Transcribed page contents:
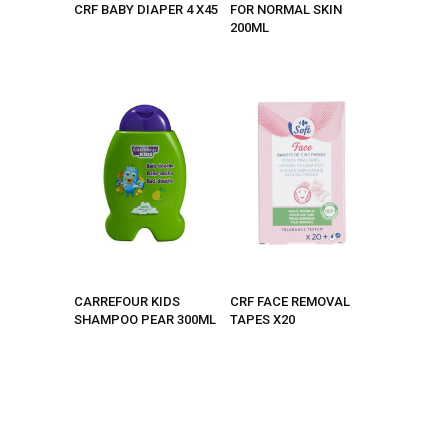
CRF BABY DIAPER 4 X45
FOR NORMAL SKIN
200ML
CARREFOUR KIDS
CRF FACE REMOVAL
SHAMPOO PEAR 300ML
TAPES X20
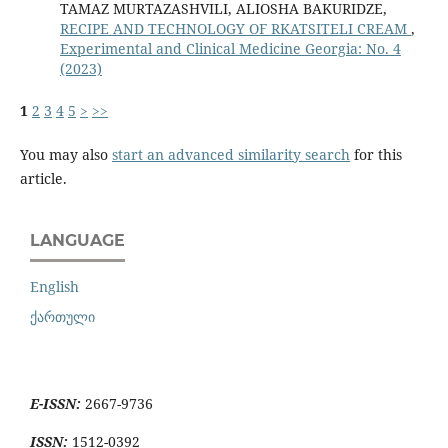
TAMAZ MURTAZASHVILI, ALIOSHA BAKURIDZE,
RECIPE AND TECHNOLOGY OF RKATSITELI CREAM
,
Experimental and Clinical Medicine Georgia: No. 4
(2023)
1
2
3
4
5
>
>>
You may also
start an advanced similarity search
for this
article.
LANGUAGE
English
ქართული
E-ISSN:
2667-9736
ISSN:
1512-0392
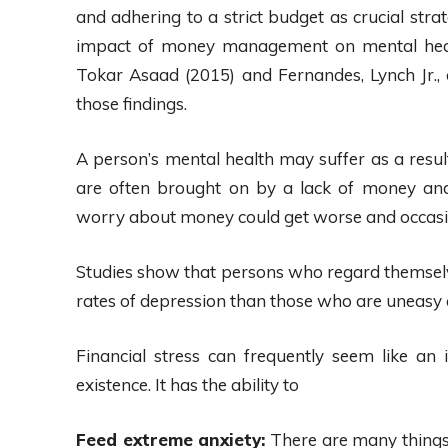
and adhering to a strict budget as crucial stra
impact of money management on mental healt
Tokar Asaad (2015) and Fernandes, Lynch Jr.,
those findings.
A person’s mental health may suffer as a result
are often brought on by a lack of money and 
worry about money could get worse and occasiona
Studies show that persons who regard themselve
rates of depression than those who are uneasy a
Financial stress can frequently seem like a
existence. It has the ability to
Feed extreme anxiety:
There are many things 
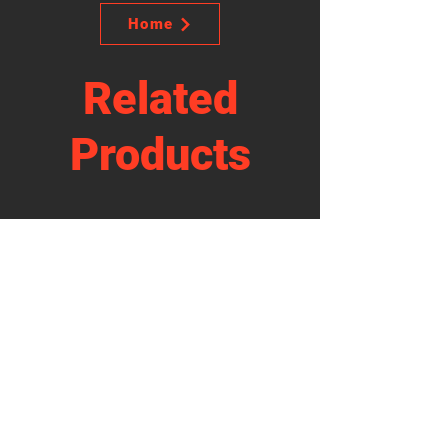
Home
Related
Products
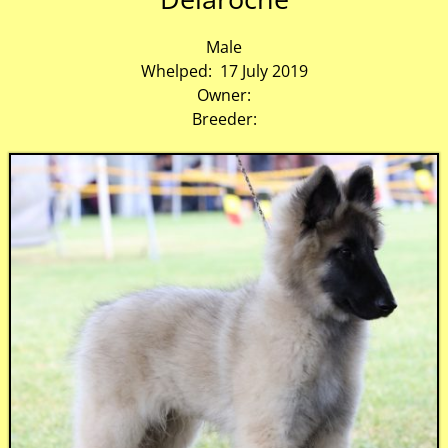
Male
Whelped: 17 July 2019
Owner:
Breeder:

TASK TO CARRY OUT: Please rewrite the lines above, replacing every "money" with "cash" and keeping everything else the same. Leave out the pictures.

TASK RESULT:
CRF BABY DIAPER 4 X45
FOR NORMAL SKIN
200ML
CARREFOUR KIDS
CRF FACE REMOVAL
SHAMPOO PEAR 300ML
TAPES X20
TAMAZ MURTAZASHVILI, ALIOSHA BAKURIDZE,
RECIPE AND TECHNOLOGY OF RKATSITELI CREAM
,
Experimental and Clinical Medicine Georgia: No. 4
(2023)
1
2
3
4
5
>
>>
You may also
start an advanced similarity search
for this
article.
LANGUAGE
English
ქართული
E-ISSN:
2667-9736
ISSN:
1512-0392
and adhering to a strict budget as crucial stra
impact of cash management on mental healt
Tokar Asaad (2015) and Fernandes, Lynch Jr.,
those findings.
A person’s mental health may suffer as a result
are often brought on by a lack of cash and 
worry about cash could get worse and occasiona
Studies show that persons who regard themselve
rates of depression than those who are uneasy a
Financial stress can frequently seem like a
existence. It has the ability to
Feed extreme anxiety:
There are many things 
Home
Related
Products
Male
Whelped: 17 July 2019
Owner:
Breeder:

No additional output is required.